_Challenge_
Rewrite the listing with every instance of "collectors" changed to "collected by" and nothing else altered, leaving the pictures out of your answer.

— START Supplied material —

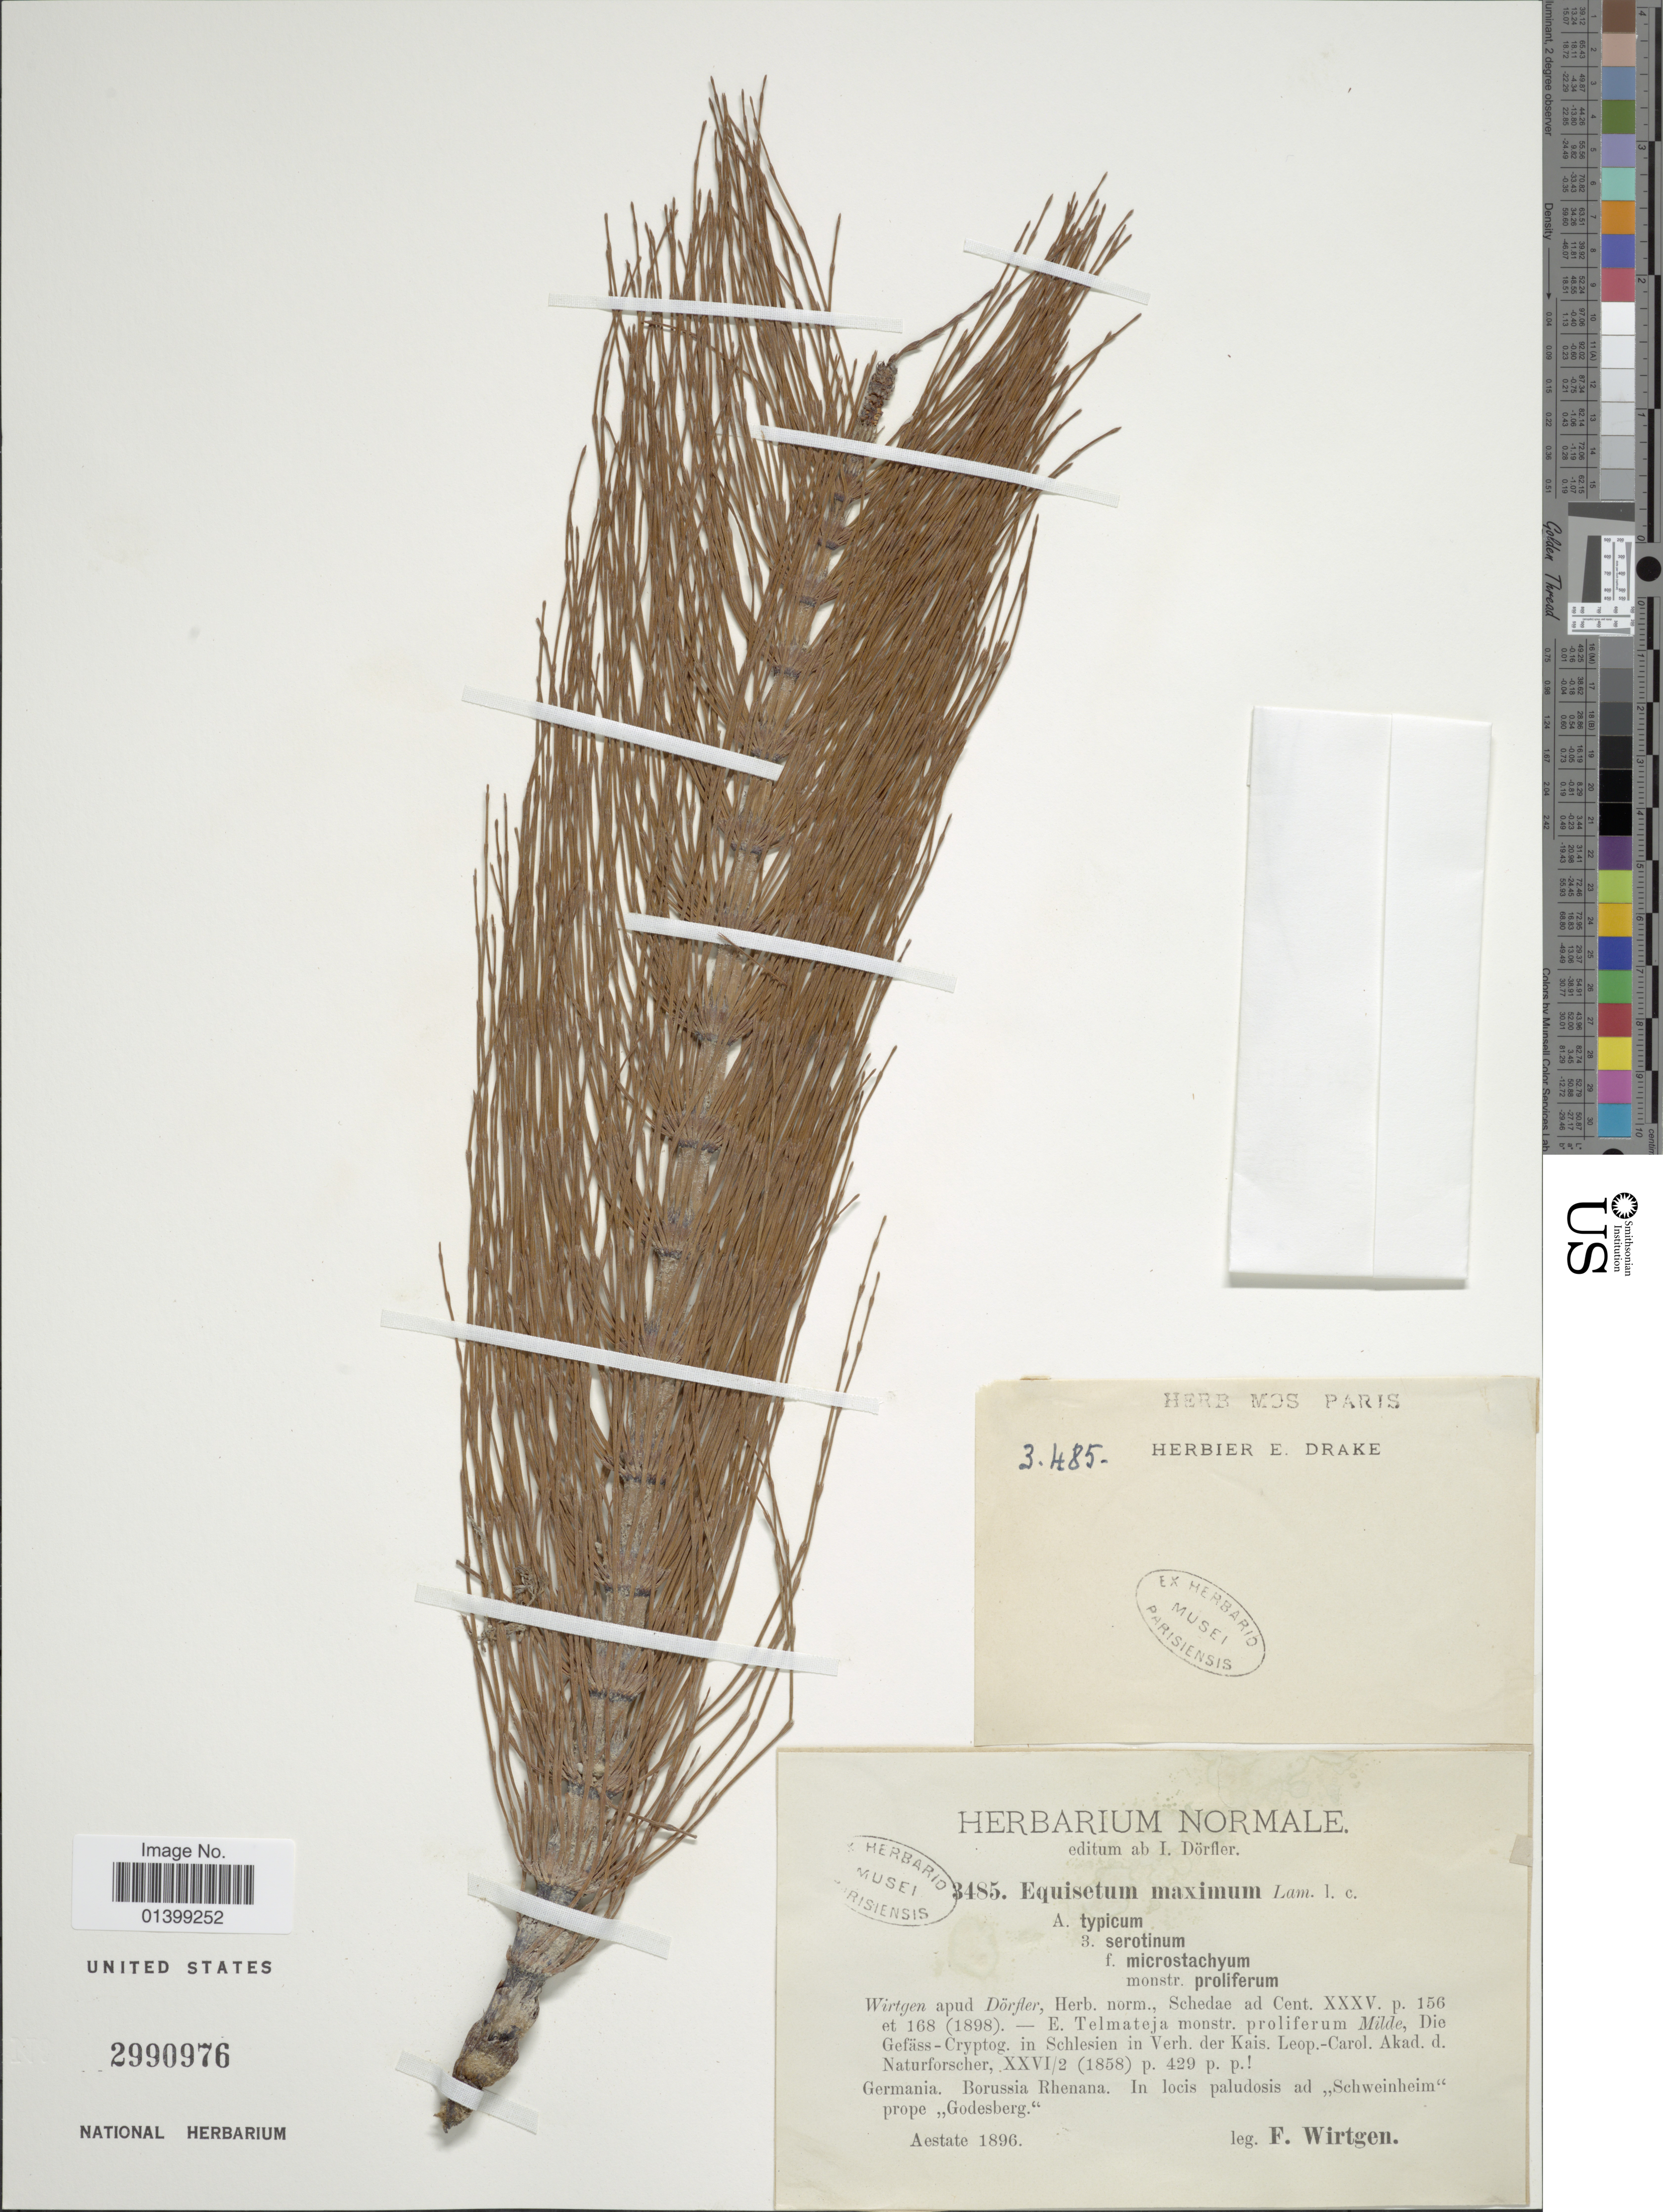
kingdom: Plantae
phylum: Tracheophyta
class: Polypodiopsida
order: Equisetales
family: Equisetaceae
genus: Equisetum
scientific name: Equisetum telmateia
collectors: F. Wirtgen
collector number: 3485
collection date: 1896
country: Germany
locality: Borussia Rhenana, In locis paludosis ad ,,Schweinheim' prope ,,Godsberg'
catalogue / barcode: US 2990976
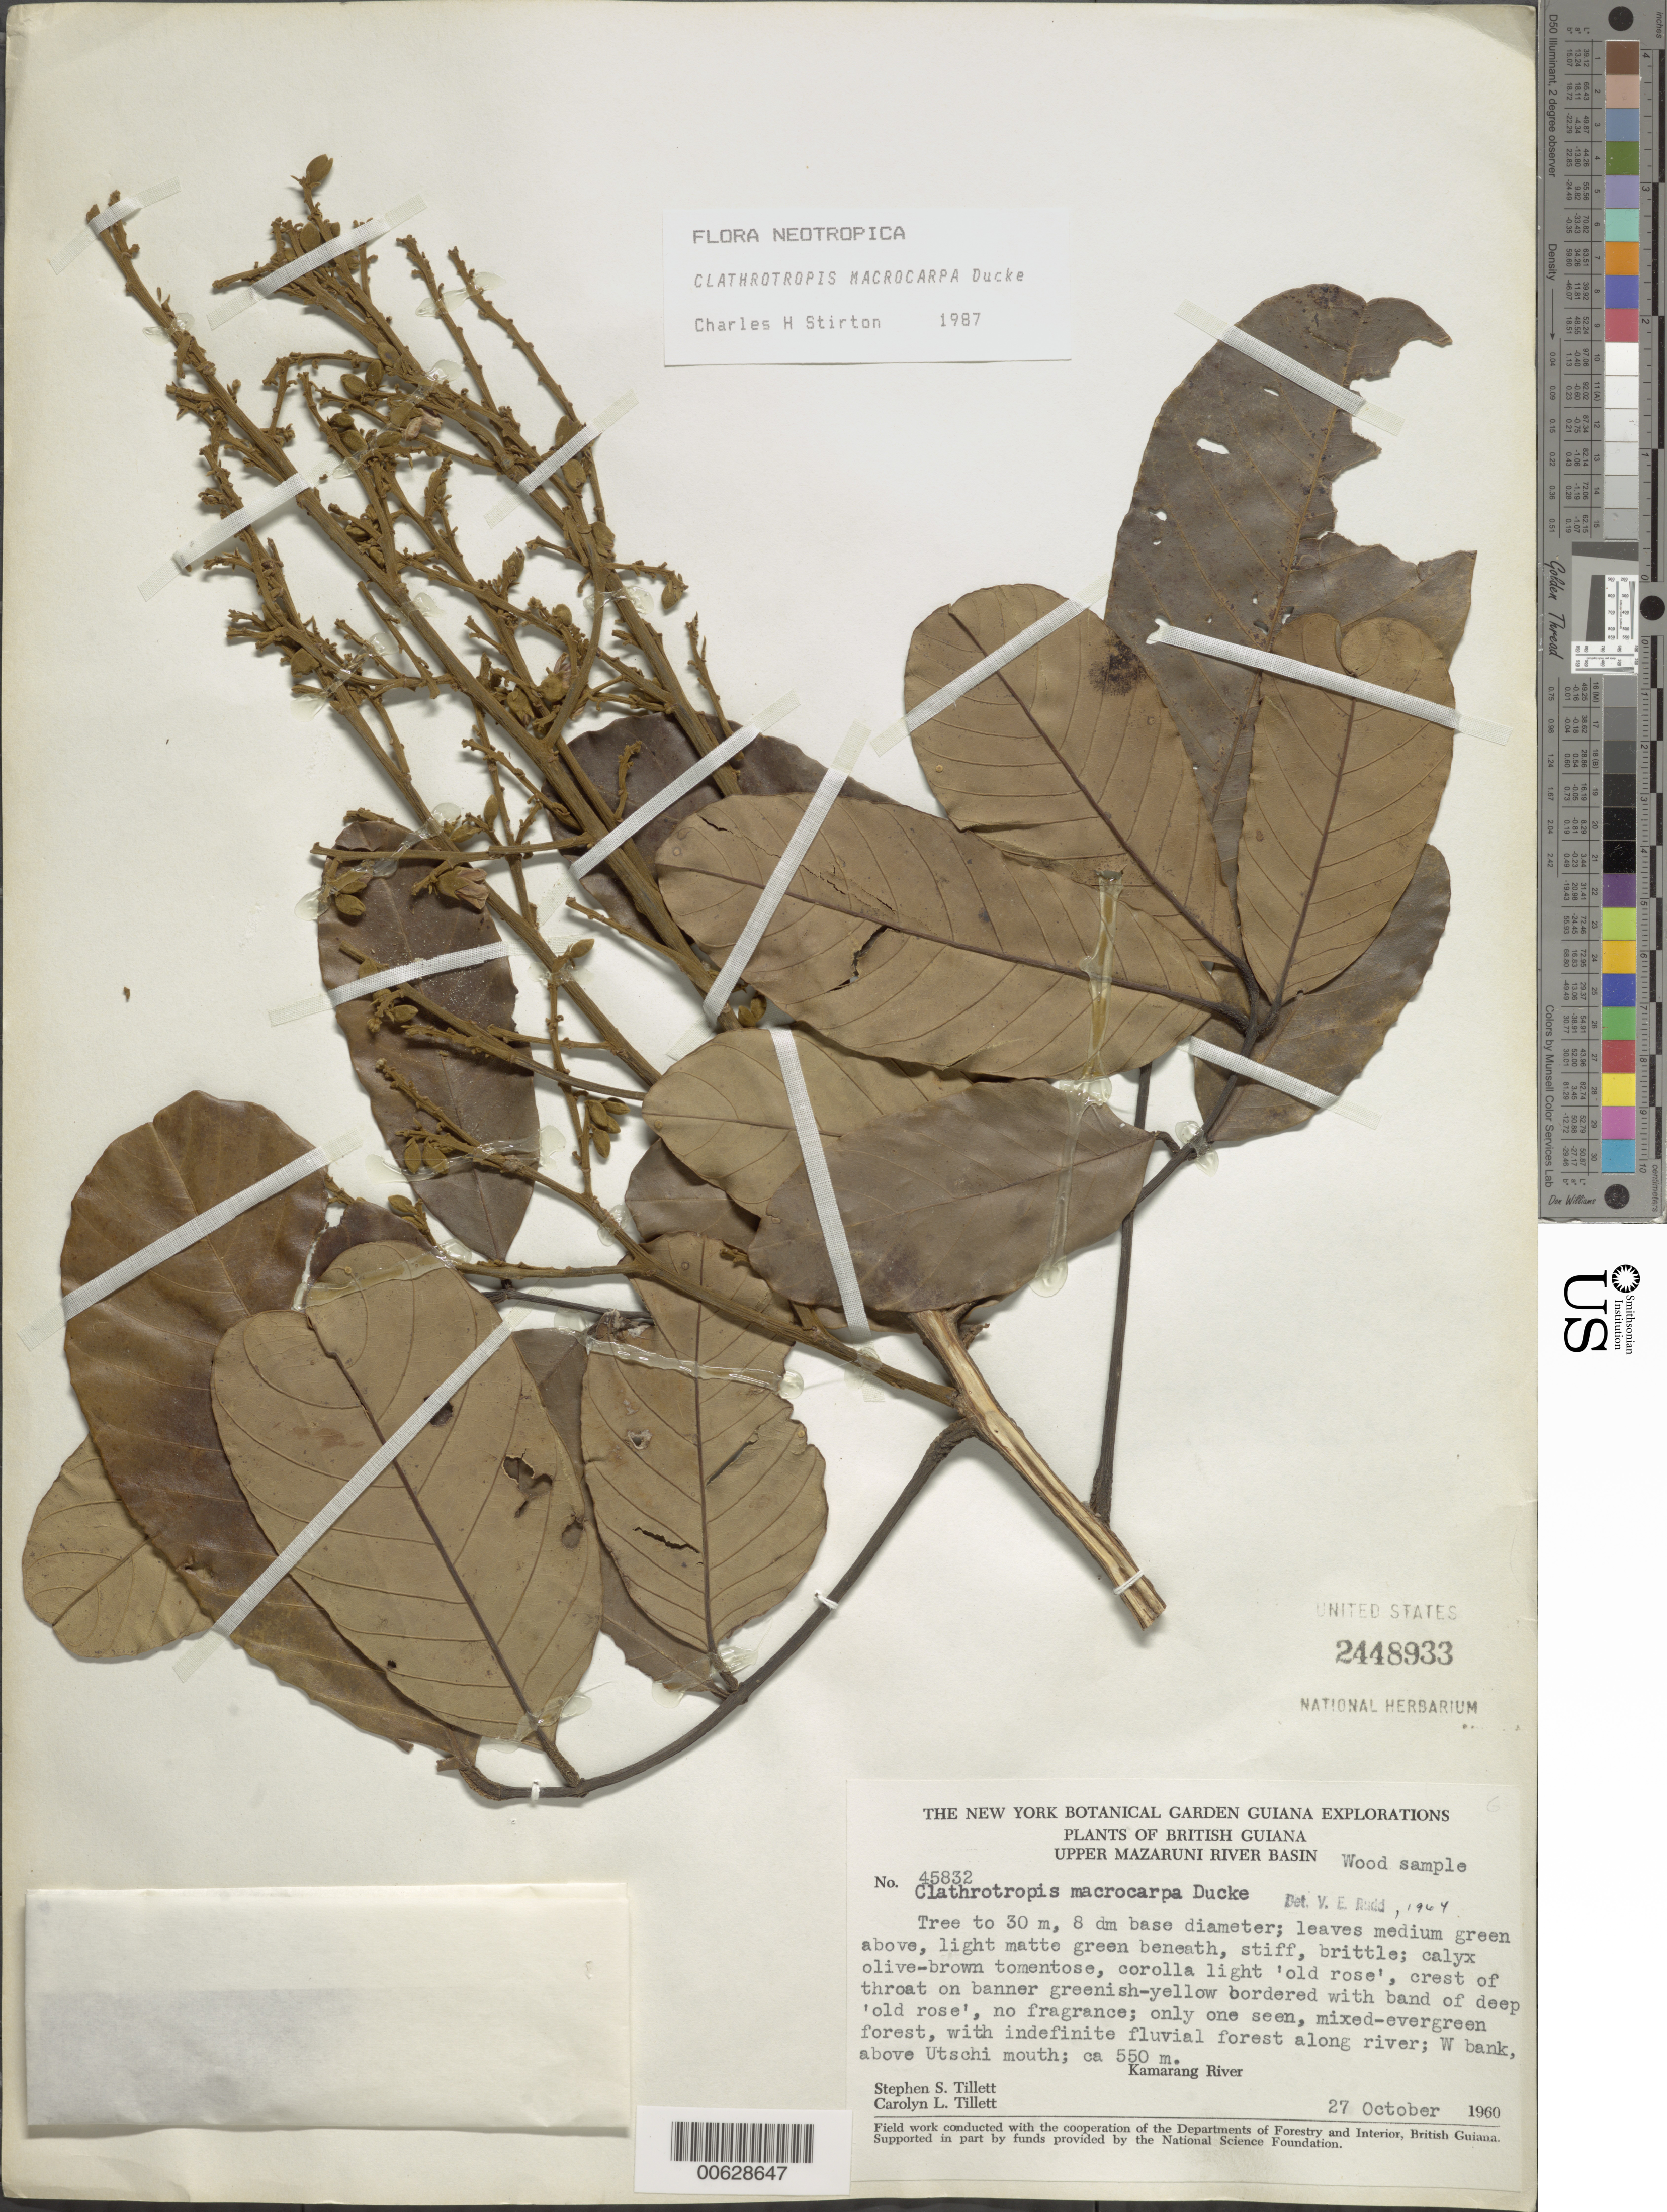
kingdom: Plantae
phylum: Tracheophyta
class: Magnoliopsida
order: Fabales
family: Fabaceae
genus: Clathrotropis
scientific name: Clathrotropis macrocarpa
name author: Ducke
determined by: Stirton, Charles H.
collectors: S. S. Tillett, C. L. Tillett & R. Boyan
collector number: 45832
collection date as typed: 27-Oct-60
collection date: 1960-10-27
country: Guyana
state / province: Cuyuni-Mazaruni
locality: Kamarang R., above Utschi R. mouth, W bank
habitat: Mixed-evergreen forest, with indefinite fluvial forest along river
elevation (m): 550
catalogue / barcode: US 2448933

— END Supplied material —

_Result below_
kingdom: Plantae
phylum: Tracheophyta
class: Polypodiopsida
order: Equisetales
family: Equisetaceae
genus: Equisetum
scientific name: Equisetum telmateia
collected by: F. Wirtgen
collector number: 3485
collection date: 1896
country: Germany
locality: Borussia Rhenana, In locis paludosis ad ,,Schweinheim' prope ,,Godsberg'
catalogue / barcode: US 2990976
kingdom: Plantae
phylum: Tracheophyta
class: Magnoliopsida
order: Fabales
family: Fabaceae
genus: Clathrotropis
scientific name: Clathrotropis macrocarpa
name author: Ducke
determined by: Stirton, Charles H.
collected by: S. S. Tillett, C. L. Tillett & R. Boyan
collector number: 45832
collection date as typed: 27-Oct-60
collection date: 1960-10-27
country: Guyana
state / province: Cuyuni-Mazaruni
locality: Kamarang R., above Utschi R. mouth, W bank
habitat: Mixed-evergreen forest, with indefinite fluvial forest along river
elevation (m): 550
catalogue / barcode: US 2448933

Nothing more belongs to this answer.